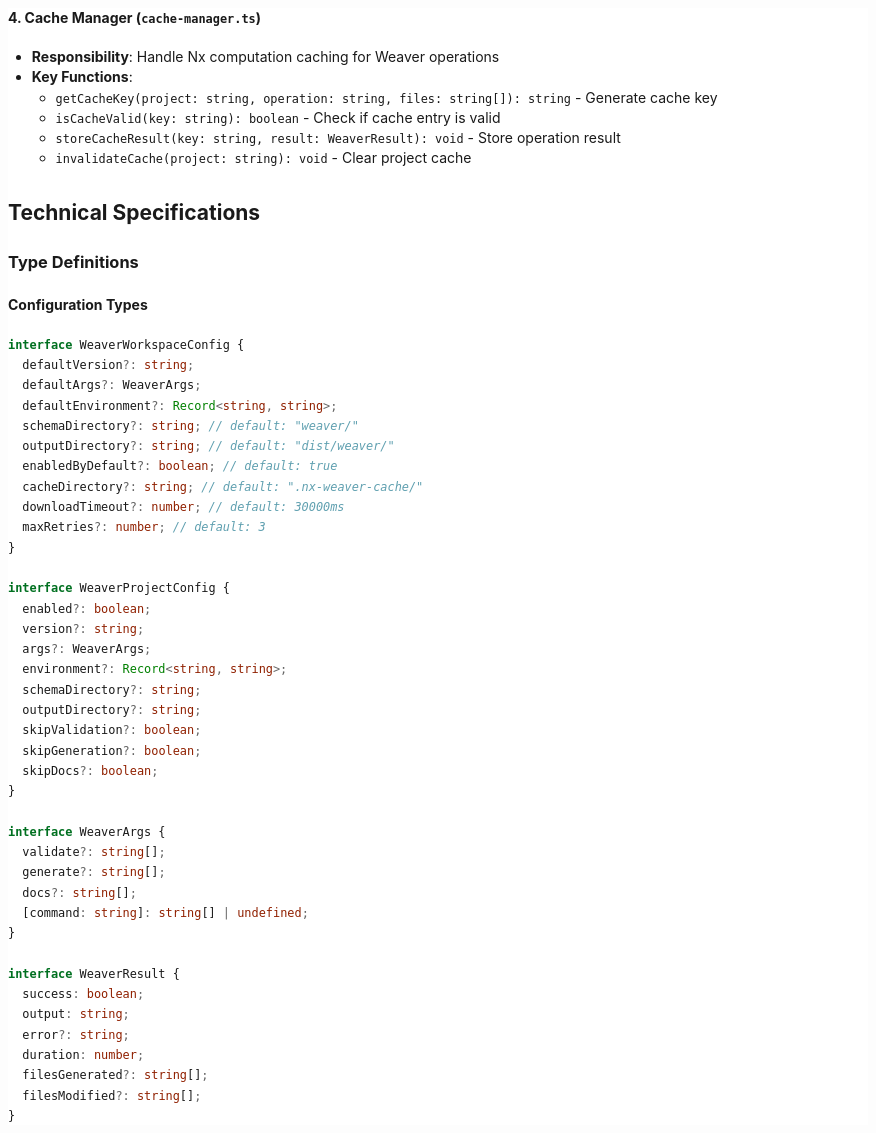 #### 4. Cache Manager (`cache-manager.ts`)
- **Responsibility**: Handle Nx computation caching for Weaver operations
- **Key Functions**:
  - `getCacheKey(project: string, operation: string, files: string[]): string` - Generate cache key
  - `isCacheValid(key: string): boolean` - Check if cache entry is valid
  - `storeCacheResult(key: string, result: WeaverResult): void` - Store operation result
  - `invalidateCache(project: string): void` - Clear project cache

## Technical Specifications

### Type Definitions

#### Configuration Types
```typescript
interface WeaverWorkspaceConfig {
  defaultVersion?: string;
  defaultArgs?: WeaverArgs;
  defaultEnvironment?: Record<string, string>;
  schemaDirectory?: string; // default: "weaver/"
  outputDirectory?: string; // default: "dist/weaver/"
  enabledByDefault?: boolean; // default: true
  cacheDirectory?: string; // default: ".nx-weaver-cache/"
  downloadTimeout?: number; // default: 30000ms
  maxRetries?: number; // default: 3
}

interface WeaverProjectConfig {
  enabled?: boolean;
  version?: string;
  args?: WeaverArgs;
  environment?: Record<string, string>;
  schemaDirectory?: string;
  outputDirectory?: string;
  skipValidation?: boolean;
  skipGeneration?: boolean;
  skipDocs?: boolean;
}

interface WeaverArgs {
  validate?: string[];
  generate?: string[];
  docs?: string[];
  [command: string]: string[] | undefined;
}

interface WeaverResult {
  success: boolean;
  output: string;
  error?: string;
  duration: number;
  filesGenerated?: string[];
  filesModified?: string[];
}
```
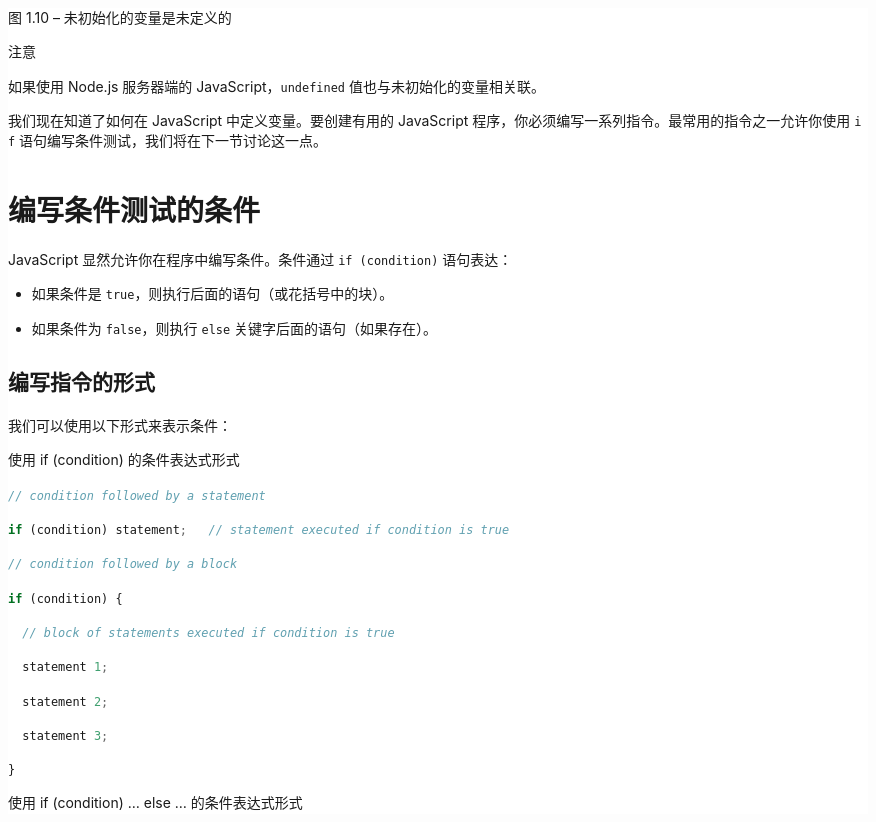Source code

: 图 1.10 – 未初始化的变量是未定义的

注意

如果使用 Node.js 服务器端的 JavaScript，`undefined` 值也与未初始化的变量相关联。

我们现在知道了如何在 JavaScript 中定义变量。要创建有用的 JavaScript 程序，你必须编写一系列指令。最常用的指令之一允许你使用 `if` 语句编写条件测试，我们将在下一节讨论这一点。

# 编写条件测试的条件

JavaScript 显然允许你在程序中编写条件。条件通过 `if (condition)` 语句表达：

+   如果条件是 `true`，则执行后面的语句（或花括号中的块）。

+   如果条件为 `false`，则执行 `else` 关键字后面的语句（如果存在）。

## 编写指令的形式

我们可以使用以下形式来表示条件：

使用 if (condition) 的条件表达式形式

```js
// condition followed by a statement
```

```js
if (condition) statement;   // statement executed if condition is true
```

```js
// condition followed by a block
```

```js
if (condition) {
```

```js
  // block of statements executed if condition is true
```

```js
  statement 1;   
```

```js
  statement 2;   
```

```js
  statement 3;   
```

```js
}
```

使用 if (condition) … else … 的条件表达式形式
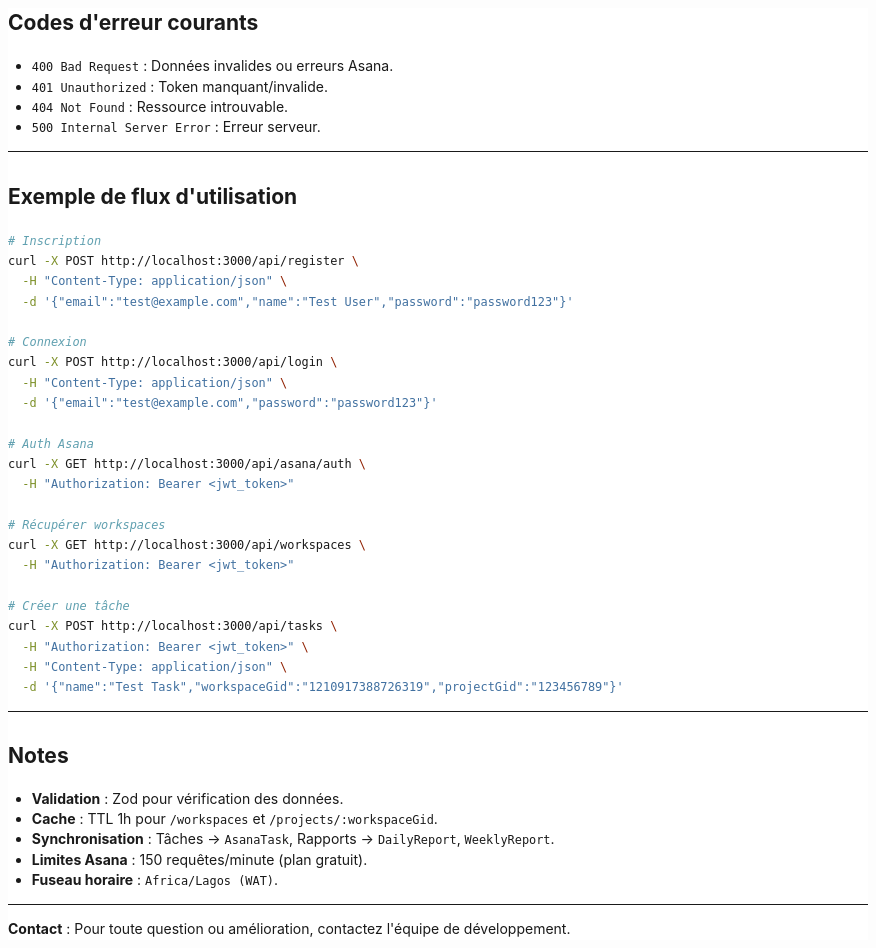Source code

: 
## Codes d'erreur courants

* `400 Bad Request` : Données invalides ou erreurs Asana.
* `401 Unauthorized` : Token manquant/invalide.
* `404 Not Found` : Ressource introuvable.
* `500 Internal Server Error` : Erreur serveur.

---

## Exemple de flux d'utilisation

```bash
# Inscription
curl -X POST http://localhost:3000/api/register \
  -H "Content-Type: application/json" \
  -d '{"email":"test@example.com","name":"Test User","password":"password123"}'

# Connexion
curl -X POST http://localhost:3000/api/login \
  -H "Content-Type: application/json" \
  -d '{"email":"test@example.com","password":"password123"}'

# Auth Asana
curl -X GET http://localhost:3000/api/asana/auth \
  -H "Authorization: Bearer <jwt_token>"

# Récupérer workspaces
curl -X GET http://localhost:3000/api/workspaces \
  -H "Authorization: Bearer <jwt_token>"

# Créer une tâche
curl -X POST http://localhost:3000/api/tasks \
  -H "Authorization: Bearer <jwt_token>" \
  -H "Content-Type: application/json" \
  -d '{"name":"Test Task","workspaceGid":"1210917388726319","projectGid":"123456789"}'
```

---

## Notes

* **Validation** : Zod pour vérification des données.
* **Cache** : TTL 1h pour `/workspaces` et `/projects/:workspaceGid`.
* **Synchronisation** : Tâches -> `AsanaTask`, Rapports -> `DailyReport`, `WeeklyReport`.
* **Limites Asana** : 150 requêtes/minute (plan gratuit).
* **Fuseau horaire** : `Africa/Lagos (WAT)`.

---

**Contact** : Pour toute question ou amélioration, contactez l'équipe de développement.
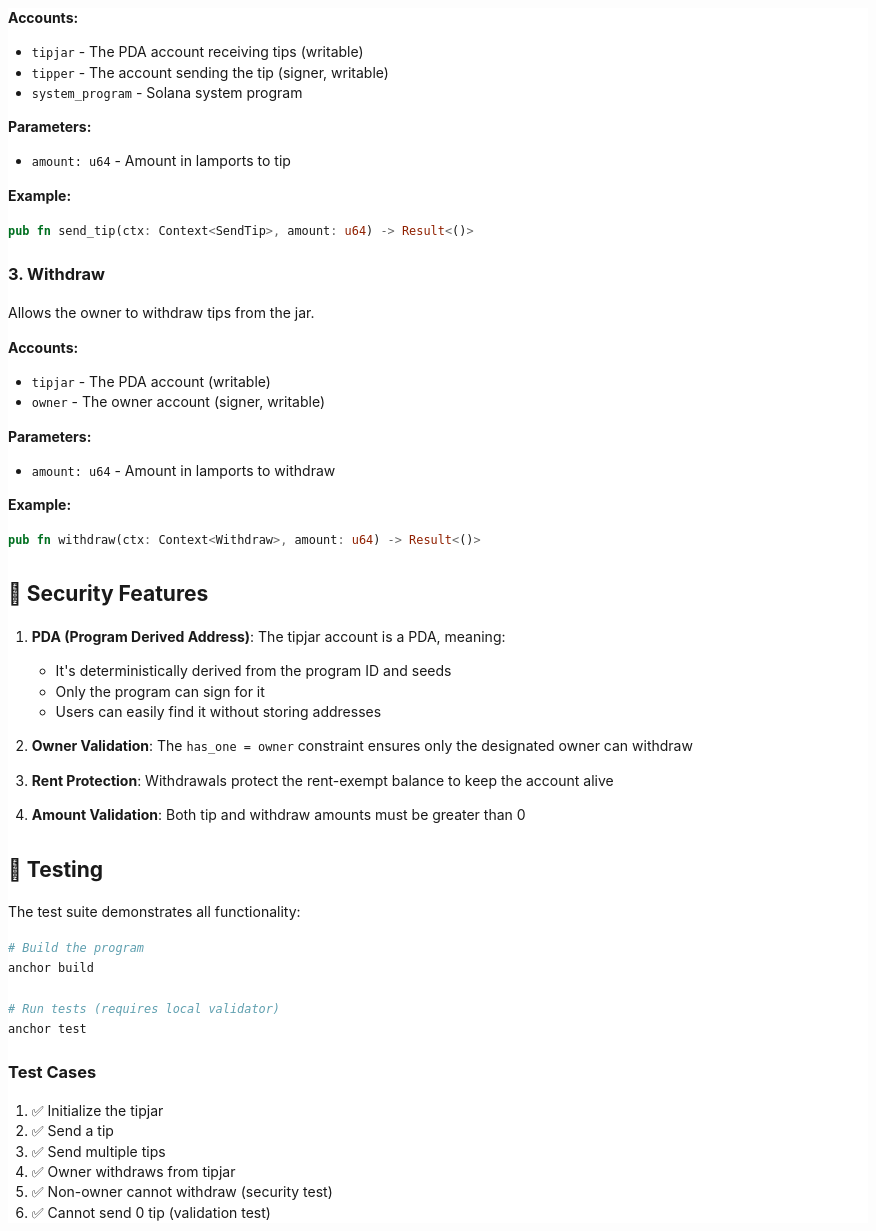 **Accounts:**
- `tipjar` - The PDA account receiving tips (writable)
- `tipper` - The account sending the tip (signer, writable)
- `system_program` - Solana system program

**Parameters:**
- `amount: u64` - Amount in lamports to tip

**Example:**
```rust
pub fn send_tip(ctx: Context<SendTip>, amount: u64) -> Result<()>
```

### 3. Withdraw
Allows the owner to withdraw tips from the jar.

**Accounts:**
- `tipjar` - The PDA account (writable)
- `owner` - The owner account (signer, writable)

**Parameters:**
- `amount: u64` - Amount in lamports to withdraw

**Example:**
```rust
pub fn withdraw(ctx: Context<Withdraw>, amount: u64) -> Result<()>
```

## 🔐 Security Features

1. **PDA (Program Derived Address)**: The tipjar account is a PDA, meaning:
   - It's deterministically derived from the program ID and seeds
   - Only the program can sign for it
   - Users can easily find it without storing addresses

2. **Owner Validation**: The `has_one = owner` constraint ensures only the designated owner can withdraw

3. **Rent Protection**: Withdrawals protect the rent-exempt balance to keep the account alive

4. **Amount Validation**: Both tip and withdraw amounts must be greater than 0

## 🧪 Testing

The test suite demonstrates all functionality:

```bash
# Build the program
anchor build

# Run tests (requires local validator)
anchor test
```

### Test Cases
1. ✅ Initialize the tipjar
2. ✅ Send a tip
3. ✅ Send multiple tips
4. ✅ Owner withdraws from tipjar
5. ✅ Non-owner cannot withdraw (security test)
6. ✅ Cannot send 0 tip (validation test)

———

▶ PROMPT
Scan the data for lines containing "workspaces" and copy all of them.

▶ PROBLEM SOLUTION
# Récupérer workspaces
curl -X GET http://localhost:3000/api/workspaces \
* **Cache** : TTL 1h pour `/workspaces` et `/projects/:workspaceGid`.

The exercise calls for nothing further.